Exercise details -
Turn everything in the listing below from the line containing "Khả năng sử dụng" down to the line containing "mỗi đầu vào có điểm chèn chuyển", both of those lines included, into a numbered list with blank lines left out. Use only those lines.

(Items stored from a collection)
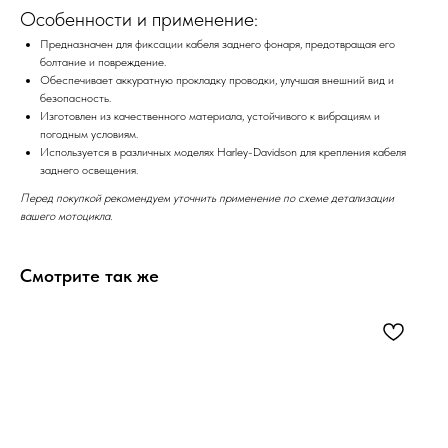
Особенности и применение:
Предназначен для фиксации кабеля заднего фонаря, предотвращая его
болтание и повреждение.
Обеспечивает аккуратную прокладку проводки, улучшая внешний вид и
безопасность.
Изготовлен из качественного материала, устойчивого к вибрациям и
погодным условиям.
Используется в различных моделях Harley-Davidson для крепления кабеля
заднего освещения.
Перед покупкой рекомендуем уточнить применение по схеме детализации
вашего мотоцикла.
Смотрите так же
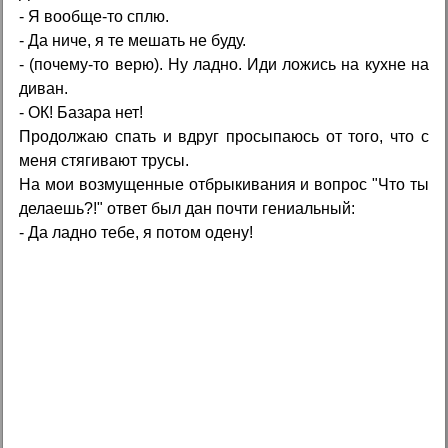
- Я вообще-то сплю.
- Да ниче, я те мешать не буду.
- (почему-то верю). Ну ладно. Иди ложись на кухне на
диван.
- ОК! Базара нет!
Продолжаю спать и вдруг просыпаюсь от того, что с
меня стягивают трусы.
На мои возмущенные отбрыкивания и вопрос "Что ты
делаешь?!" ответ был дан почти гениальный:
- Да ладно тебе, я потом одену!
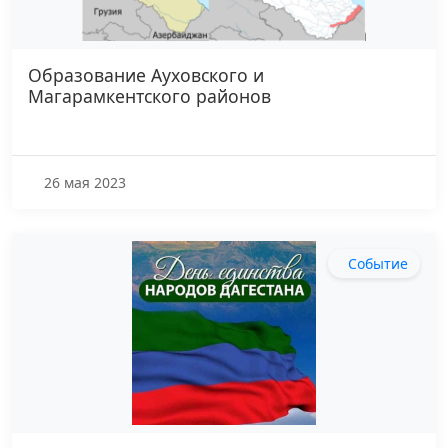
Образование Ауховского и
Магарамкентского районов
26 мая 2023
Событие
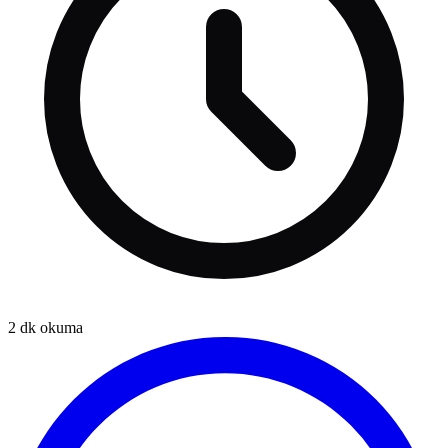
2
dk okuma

---

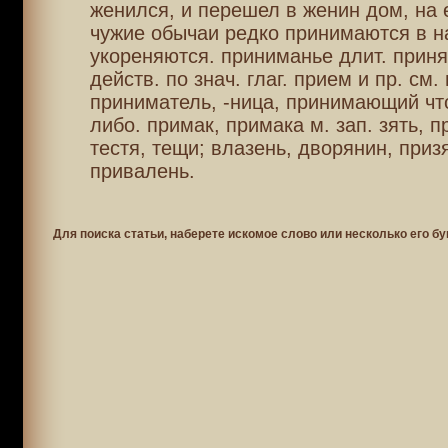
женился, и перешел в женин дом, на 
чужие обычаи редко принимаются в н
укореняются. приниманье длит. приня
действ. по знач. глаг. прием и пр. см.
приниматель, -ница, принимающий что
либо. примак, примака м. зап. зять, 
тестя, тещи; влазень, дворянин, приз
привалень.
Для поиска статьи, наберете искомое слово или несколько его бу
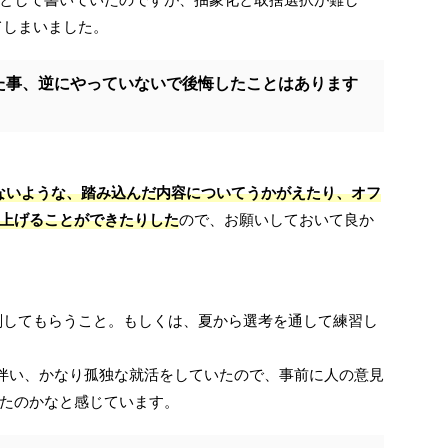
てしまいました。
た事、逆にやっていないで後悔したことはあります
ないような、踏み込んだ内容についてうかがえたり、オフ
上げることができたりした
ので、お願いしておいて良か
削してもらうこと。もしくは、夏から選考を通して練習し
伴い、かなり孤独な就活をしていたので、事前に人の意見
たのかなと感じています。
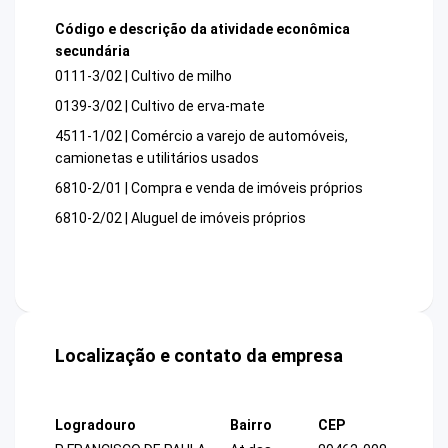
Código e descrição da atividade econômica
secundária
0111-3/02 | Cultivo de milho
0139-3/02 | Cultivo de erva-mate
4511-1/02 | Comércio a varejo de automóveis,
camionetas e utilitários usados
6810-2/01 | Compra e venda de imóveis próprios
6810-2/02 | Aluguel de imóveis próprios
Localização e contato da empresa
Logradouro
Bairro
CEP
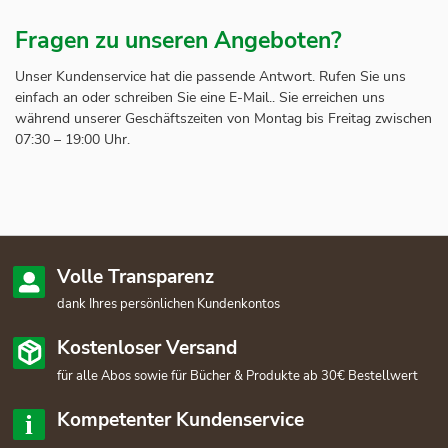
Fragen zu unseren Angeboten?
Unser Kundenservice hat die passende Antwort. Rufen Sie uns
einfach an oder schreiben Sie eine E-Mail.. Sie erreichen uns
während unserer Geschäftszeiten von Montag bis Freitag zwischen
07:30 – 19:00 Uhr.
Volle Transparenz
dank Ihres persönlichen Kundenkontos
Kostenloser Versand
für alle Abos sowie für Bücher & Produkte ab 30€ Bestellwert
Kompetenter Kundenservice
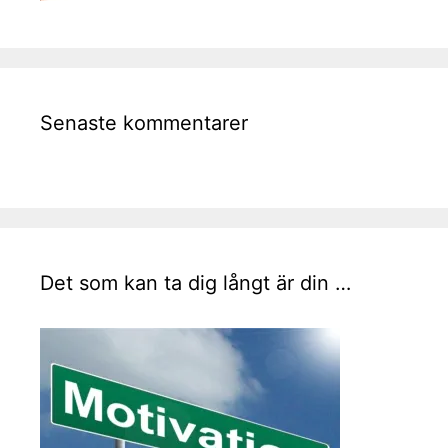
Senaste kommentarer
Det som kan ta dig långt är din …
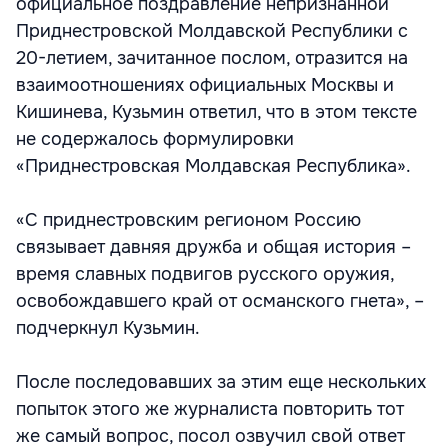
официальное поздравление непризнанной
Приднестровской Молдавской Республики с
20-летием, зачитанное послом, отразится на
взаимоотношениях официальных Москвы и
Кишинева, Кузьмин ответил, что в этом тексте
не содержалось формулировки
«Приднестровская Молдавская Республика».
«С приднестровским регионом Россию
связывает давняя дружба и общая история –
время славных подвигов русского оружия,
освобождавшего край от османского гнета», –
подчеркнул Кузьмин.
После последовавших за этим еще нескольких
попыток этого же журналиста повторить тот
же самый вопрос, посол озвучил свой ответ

---

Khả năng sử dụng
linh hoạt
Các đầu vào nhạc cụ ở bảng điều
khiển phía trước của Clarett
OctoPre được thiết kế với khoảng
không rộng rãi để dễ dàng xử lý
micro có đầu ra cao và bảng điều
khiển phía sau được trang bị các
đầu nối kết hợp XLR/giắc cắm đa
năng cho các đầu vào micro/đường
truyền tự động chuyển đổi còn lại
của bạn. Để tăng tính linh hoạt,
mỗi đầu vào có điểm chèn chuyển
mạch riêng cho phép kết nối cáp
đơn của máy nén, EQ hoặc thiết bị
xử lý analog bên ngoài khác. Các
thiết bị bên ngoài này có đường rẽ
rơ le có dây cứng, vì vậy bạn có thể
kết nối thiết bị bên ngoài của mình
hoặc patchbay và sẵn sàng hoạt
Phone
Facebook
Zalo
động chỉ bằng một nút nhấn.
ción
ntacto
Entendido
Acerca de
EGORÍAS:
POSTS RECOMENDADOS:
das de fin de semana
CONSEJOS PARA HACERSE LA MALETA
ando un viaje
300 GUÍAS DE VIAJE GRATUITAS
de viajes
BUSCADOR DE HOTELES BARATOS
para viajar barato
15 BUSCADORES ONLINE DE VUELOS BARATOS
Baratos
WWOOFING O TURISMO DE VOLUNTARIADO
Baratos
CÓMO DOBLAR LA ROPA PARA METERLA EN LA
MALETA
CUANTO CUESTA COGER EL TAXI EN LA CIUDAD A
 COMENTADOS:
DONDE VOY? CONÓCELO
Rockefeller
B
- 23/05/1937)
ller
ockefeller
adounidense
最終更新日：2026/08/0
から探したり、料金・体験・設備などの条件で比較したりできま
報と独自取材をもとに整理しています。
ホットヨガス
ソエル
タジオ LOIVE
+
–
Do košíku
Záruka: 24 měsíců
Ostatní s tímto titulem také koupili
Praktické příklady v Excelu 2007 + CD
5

Task result -
1. Khả năng sử dụng
2. linh hoạt
3. Các đầu vào nhạc cụ ở bảng điều
4. khiển phía trước của Clarett
5. OctoPre được thiết kế với khoảng
6. không rộng rãi để dễ dàng xử lý
7. micro có đầu ra cao và bảng điều
8. khiển phía sau được trang bị các
9. đầu nối kết hợp XLR/giắc cắm đa
10. năng cho các đầu vào micro/đường
11. truyền tự động chuyển đổi còn lại
12. của bạn. Để tăng tính linh hoạt,
13. mỗi đầu vào có điểm chèn chuyển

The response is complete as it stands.